- **EXERCISE DESCRIPTION**
Using the listing below, report how many lines hold the word "tail", and nothing else.

- **INFORMATION PROVIDED**
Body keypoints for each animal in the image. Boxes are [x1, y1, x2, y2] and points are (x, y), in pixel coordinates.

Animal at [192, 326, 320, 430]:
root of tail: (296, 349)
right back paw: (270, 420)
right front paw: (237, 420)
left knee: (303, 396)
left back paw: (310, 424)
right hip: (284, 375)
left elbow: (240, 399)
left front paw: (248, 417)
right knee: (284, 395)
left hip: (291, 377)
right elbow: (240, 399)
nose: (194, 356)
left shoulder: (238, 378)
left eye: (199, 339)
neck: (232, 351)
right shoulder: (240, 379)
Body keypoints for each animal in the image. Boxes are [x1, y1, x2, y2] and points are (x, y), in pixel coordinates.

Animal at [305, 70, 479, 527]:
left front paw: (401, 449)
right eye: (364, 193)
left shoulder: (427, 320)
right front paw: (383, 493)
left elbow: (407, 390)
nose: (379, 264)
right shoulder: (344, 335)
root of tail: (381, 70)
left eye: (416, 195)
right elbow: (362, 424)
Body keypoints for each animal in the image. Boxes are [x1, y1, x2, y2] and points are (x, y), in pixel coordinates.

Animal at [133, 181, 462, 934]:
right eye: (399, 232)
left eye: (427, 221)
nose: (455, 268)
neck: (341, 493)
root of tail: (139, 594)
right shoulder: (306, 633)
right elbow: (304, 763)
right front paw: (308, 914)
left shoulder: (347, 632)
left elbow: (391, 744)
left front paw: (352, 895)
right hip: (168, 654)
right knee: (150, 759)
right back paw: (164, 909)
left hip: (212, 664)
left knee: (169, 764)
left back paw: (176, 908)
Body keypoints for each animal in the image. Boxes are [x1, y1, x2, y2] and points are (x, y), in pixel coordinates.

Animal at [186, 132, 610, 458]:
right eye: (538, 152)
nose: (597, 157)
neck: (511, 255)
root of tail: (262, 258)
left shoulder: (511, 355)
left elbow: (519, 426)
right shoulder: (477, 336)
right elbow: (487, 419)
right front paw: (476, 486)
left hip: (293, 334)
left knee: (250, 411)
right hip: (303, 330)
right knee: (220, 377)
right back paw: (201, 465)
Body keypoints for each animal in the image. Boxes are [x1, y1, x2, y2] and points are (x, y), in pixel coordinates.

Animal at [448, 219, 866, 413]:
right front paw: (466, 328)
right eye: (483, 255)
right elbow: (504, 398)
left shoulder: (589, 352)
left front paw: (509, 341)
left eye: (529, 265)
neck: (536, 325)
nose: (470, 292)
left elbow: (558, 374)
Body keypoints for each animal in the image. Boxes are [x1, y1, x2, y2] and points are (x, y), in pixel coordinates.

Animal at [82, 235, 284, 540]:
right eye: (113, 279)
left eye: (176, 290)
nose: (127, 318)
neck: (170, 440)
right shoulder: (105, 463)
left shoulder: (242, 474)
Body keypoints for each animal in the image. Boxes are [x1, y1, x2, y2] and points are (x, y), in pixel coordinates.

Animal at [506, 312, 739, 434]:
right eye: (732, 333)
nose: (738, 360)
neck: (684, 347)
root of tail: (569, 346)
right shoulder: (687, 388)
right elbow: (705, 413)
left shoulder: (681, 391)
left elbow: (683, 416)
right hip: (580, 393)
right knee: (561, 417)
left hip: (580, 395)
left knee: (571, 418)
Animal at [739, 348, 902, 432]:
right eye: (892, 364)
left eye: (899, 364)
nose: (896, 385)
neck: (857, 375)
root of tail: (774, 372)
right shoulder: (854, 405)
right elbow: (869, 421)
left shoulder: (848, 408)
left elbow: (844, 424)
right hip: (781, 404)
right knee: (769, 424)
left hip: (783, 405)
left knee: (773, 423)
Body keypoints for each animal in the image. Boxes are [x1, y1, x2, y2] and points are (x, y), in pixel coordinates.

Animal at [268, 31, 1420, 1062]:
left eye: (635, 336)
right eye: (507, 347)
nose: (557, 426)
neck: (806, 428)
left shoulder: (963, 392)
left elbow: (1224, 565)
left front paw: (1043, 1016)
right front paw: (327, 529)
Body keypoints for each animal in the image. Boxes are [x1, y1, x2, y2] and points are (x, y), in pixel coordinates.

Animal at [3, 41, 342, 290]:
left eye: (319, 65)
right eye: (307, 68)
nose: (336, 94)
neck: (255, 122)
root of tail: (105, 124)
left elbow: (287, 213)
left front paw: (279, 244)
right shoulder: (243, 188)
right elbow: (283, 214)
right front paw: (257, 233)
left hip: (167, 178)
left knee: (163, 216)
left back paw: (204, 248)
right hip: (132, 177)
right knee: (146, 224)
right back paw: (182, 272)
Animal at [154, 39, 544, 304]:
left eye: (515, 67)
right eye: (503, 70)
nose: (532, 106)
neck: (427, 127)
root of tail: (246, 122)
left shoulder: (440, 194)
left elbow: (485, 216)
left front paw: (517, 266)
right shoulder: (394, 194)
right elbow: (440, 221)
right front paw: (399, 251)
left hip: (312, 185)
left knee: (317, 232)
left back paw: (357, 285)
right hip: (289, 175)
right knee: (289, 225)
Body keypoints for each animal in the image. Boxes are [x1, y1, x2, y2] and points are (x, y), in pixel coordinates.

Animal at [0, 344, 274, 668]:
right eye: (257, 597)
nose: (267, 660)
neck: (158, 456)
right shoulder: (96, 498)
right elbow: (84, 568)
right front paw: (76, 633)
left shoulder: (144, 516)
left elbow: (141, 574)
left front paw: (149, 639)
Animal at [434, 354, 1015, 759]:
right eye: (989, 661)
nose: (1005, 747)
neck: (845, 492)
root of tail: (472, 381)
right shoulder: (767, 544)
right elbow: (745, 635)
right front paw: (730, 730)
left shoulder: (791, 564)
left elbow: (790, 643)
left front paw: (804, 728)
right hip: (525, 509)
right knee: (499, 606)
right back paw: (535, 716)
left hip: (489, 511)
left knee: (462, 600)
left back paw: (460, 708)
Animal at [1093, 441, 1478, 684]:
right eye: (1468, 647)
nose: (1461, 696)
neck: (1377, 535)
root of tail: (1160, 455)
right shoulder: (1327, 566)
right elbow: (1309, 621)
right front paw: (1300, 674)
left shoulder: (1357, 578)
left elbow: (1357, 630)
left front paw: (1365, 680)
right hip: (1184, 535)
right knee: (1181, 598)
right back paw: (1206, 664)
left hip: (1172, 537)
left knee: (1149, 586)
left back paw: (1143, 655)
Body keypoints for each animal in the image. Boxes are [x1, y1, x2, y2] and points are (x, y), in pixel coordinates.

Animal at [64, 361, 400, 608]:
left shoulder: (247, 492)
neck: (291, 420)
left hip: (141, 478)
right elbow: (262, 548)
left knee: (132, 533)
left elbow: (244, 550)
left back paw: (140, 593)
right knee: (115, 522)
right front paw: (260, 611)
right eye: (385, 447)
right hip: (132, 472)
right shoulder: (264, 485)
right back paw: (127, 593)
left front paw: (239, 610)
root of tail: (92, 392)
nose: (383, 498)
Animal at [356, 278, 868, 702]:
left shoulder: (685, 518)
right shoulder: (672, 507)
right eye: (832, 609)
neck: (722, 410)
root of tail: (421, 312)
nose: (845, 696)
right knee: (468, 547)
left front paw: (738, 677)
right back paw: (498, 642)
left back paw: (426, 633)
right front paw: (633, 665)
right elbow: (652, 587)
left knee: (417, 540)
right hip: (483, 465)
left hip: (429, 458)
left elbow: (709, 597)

- **TASK RESPONSE**
12